One lie in the balance sheet led to another. As a result, the company's balance sheet (as of Sep. 30, 2008) carried an inflated and non-existent cash and bank balances of US$1.04 billion or INR50.4 billion (as against US$1.1 billion or INR53.6 billion reflected in the books). In other words, the cash and bank balances with Satyam Computer Services were only to the tune of US$66 million (INR3.21 billion) but was reported to be of the order of US$1.1 billion. Similarly, it posted a (non-existent) accrued interest of US$78 million (INR3.78 billion). The company also understated liability and overstated debtors position.

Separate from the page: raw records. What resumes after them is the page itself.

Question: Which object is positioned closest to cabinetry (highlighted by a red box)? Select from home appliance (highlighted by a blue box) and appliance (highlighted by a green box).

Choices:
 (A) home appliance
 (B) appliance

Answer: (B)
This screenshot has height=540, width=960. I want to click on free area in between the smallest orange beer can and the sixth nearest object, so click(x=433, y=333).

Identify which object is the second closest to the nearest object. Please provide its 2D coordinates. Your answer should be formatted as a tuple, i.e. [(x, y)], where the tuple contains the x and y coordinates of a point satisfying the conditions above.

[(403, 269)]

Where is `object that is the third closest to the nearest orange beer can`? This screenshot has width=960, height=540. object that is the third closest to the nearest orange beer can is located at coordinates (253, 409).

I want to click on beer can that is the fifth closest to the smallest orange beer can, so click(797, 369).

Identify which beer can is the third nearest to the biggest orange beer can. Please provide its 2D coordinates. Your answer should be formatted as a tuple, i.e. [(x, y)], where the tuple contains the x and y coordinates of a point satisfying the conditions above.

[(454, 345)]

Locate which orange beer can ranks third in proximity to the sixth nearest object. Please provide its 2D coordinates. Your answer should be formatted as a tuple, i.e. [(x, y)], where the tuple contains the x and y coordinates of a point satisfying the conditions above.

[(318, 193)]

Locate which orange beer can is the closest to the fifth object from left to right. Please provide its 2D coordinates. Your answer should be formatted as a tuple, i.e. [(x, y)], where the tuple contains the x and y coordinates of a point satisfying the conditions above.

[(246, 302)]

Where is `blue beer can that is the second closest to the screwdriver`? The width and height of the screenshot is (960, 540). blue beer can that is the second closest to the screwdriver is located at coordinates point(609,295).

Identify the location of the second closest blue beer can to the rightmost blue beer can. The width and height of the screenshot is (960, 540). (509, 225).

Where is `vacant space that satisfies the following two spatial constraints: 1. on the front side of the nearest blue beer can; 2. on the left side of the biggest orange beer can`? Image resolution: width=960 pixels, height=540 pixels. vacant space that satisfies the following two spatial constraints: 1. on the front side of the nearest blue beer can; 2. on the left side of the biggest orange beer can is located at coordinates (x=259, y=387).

It might be a bold admission on part of the Satyam CEO, but Raju's letter to the board was likely also filled with lies. For instance, Raju said: "None of the board members, past or present, had any knowledge of the situation in which the company is placed. Even business leaders and senior executives in the company are unaware of the real situation as against the books of accounts." How is this possible? How can a US$1.4 billion (INR70 billion) fraud take place without the knowledge of the senior executives of the company?
The Satyam saga also raises questions about the sanctity of the auditors. The auditors for Satyam Computer, PricewaterhouseCoopers (PwC), have so far not commented on the issue. It's difficult to believe that auditors were not aware of financial irregularities of such magnitude. This is what PwC said in a statement: "We have learnt of the disclosure made by the chairman of Satyam Computer Services and are currently examining the contents of the statement. We are not commenting further on this subject due to issues of client confidentiality."
I'm guessing the coming days will likely unearth more lies and frauds in the Satyam case.
Did Satyam's woes begin with the onset of the financial meltdown in the U.S.? As head of India's fourth largest IT company, Raju perhaps felt "compelled" to show that Satyam was faring well (especially in light of the fact that the promoter family had only an 8 percent stake in the company). If that, indeed, is true, my other bigger worry is that there may be more IT companies and BPO (business process outsourcing) companies out there who could be concocting financials to portray the hunky-dory India growth story. God forbid, if that is the case, then we could have a meltdown of a different order back here in India.
It's high time the Indian regulatory authorities punished the guilty and enforced much stricter corporate governance norms in the country. Because it's not just the future of 53,000 Satyam employees, but the future of millions of employees working in India's IT and BPO companies (as also India Inc's reputation) that is at stake.